» **WORK TASK**:
Pick out each line in the entries below that contains the word "Spanish" and copy it.

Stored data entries
· · ·

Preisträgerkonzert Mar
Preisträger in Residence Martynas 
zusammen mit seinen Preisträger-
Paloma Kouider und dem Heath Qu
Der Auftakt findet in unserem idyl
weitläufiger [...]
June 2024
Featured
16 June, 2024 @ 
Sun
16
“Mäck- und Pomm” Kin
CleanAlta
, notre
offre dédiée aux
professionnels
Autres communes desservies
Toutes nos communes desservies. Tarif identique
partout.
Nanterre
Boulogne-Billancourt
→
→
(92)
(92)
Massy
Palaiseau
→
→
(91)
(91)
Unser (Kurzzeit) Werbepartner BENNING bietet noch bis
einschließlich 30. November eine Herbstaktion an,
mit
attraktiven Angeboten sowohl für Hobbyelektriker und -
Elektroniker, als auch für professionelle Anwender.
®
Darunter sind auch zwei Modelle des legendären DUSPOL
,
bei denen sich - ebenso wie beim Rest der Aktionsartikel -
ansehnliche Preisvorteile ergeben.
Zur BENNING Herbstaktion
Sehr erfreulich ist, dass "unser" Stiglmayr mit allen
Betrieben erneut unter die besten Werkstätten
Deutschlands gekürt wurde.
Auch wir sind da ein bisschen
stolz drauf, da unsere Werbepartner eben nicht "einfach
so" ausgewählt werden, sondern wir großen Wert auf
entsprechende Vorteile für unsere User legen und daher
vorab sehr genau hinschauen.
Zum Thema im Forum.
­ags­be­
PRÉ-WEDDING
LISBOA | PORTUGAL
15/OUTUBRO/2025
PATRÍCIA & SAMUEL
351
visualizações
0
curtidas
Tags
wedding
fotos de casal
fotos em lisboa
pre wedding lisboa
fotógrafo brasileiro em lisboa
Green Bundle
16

· · ·

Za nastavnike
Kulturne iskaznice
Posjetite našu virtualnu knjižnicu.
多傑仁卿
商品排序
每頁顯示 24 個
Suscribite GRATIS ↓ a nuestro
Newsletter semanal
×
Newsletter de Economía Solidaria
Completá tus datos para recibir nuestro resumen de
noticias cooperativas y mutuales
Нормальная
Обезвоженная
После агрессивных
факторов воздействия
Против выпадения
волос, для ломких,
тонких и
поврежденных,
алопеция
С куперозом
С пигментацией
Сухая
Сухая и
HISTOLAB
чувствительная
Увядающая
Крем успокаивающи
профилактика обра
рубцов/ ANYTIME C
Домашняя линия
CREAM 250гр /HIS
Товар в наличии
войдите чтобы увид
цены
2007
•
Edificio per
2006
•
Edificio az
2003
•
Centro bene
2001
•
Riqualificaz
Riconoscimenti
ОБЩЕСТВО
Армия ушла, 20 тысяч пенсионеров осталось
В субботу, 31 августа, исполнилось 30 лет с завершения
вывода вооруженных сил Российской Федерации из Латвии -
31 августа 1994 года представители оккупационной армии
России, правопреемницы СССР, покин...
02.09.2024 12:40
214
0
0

· · ·

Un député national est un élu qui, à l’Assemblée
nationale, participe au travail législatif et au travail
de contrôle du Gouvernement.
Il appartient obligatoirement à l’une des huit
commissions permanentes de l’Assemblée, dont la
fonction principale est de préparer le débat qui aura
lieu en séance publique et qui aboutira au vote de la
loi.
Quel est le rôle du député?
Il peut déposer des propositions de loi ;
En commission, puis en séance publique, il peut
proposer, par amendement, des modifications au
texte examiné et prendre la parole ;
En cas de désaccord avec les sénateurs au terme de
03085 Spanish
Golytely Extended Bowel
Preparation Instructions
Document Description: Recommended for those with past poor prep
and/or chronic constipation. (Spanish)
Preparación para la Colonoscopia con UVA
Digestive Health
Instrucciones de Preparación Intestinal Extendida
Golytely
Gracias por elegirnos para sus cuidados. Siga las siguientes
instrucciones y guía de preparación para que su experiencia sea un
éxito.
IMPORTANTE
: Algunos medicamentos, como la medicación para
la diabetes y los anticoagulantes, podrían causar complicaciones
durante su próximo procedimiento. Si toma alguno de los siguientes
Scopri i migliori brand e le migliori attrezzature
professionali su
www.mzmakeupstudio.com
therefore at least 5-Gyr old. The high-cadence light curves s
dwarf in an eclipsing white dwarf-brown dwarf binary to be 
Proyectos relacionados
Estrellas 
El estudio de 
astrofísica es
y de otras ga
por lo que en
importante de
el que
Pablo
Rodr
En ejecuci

· · ·

» **EXPECTED ANSWER**:
03085 Spanish
and/or chronic constipation. (Spanish)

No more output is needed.